→ **Activity**
Revise the passage of the flash cord thread starting with "## Flake (Jun" and going on through "(Jun 7, 2011)", swapping "coiled cables" for "spiral cords".

→ **Text block**
+===+

# Flash cord recommendation



## lrivero (Jun 6, 2011)

Hello,

Can anyone recommend a high quality flash cable for my 580EX or would the original OC-E3 be the best bet. I'm looking for something a little less expensive that the Canon. Any help would be greatly appreciated.


----------



## Flake (Jun 6, 2011)

I have the OC E3 and to be honest it can't hold a candle to Yongnuos version which seems to have better quality all round. Even the foot which attaches to the camera is better - weather sealing and metal with the same quick fix as the 580EX II.

But the issue with both of them is the length, make sure that the cable you buy is going to be long enough before you buy it, coiled cables are all well & good but when you're trying to stretch them there's quite a bit of effort needed.

If you need TTL consider the Yongnuo ST-E2 which doesn't cost much more than an OC E3 but will give much greater range.


----------



## fotoray (Jun 7, 2011)

+===+

→ **Provided data**
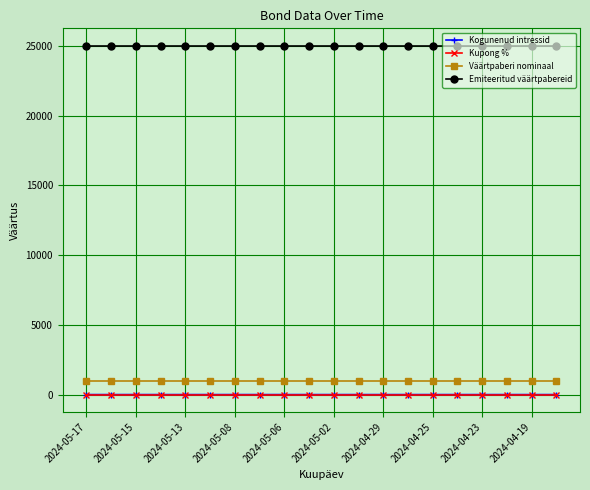

At how many categories does at least one series exceed 4003?

20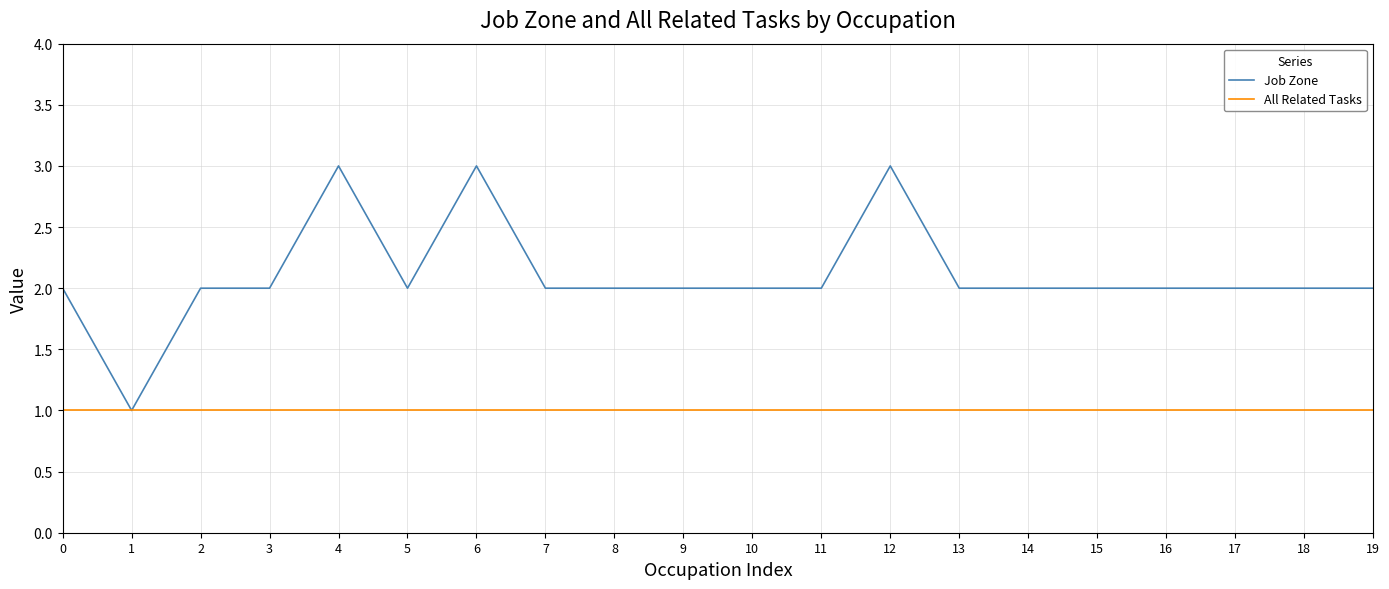

Rank the series by their maximum value, from lowest to highest.

All Related Tasks, Job Zone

+===+

→ **Final answer**
## Flake (Jun 6, 2011)

I have the OC E3 and to be honest it can't hold a candle to Yongnuos version which seems to have better quality all round. Even the foot which attaches to the camera is better - weather sealing and metal with the same quick fix as the 580EX II.

But the issue with both of them is the length, make sure that the cable you buy is going to be long enough before you buy it, spiral cords are all well & good but when you're trying to stretch them there's quite a bit of effort needed.

If you need TTL consider the Yongnuo ST-E2 which doesn't cost much more than an OC E3 but will give much greater range.


----------



## fotoray (Jun 7, 2011)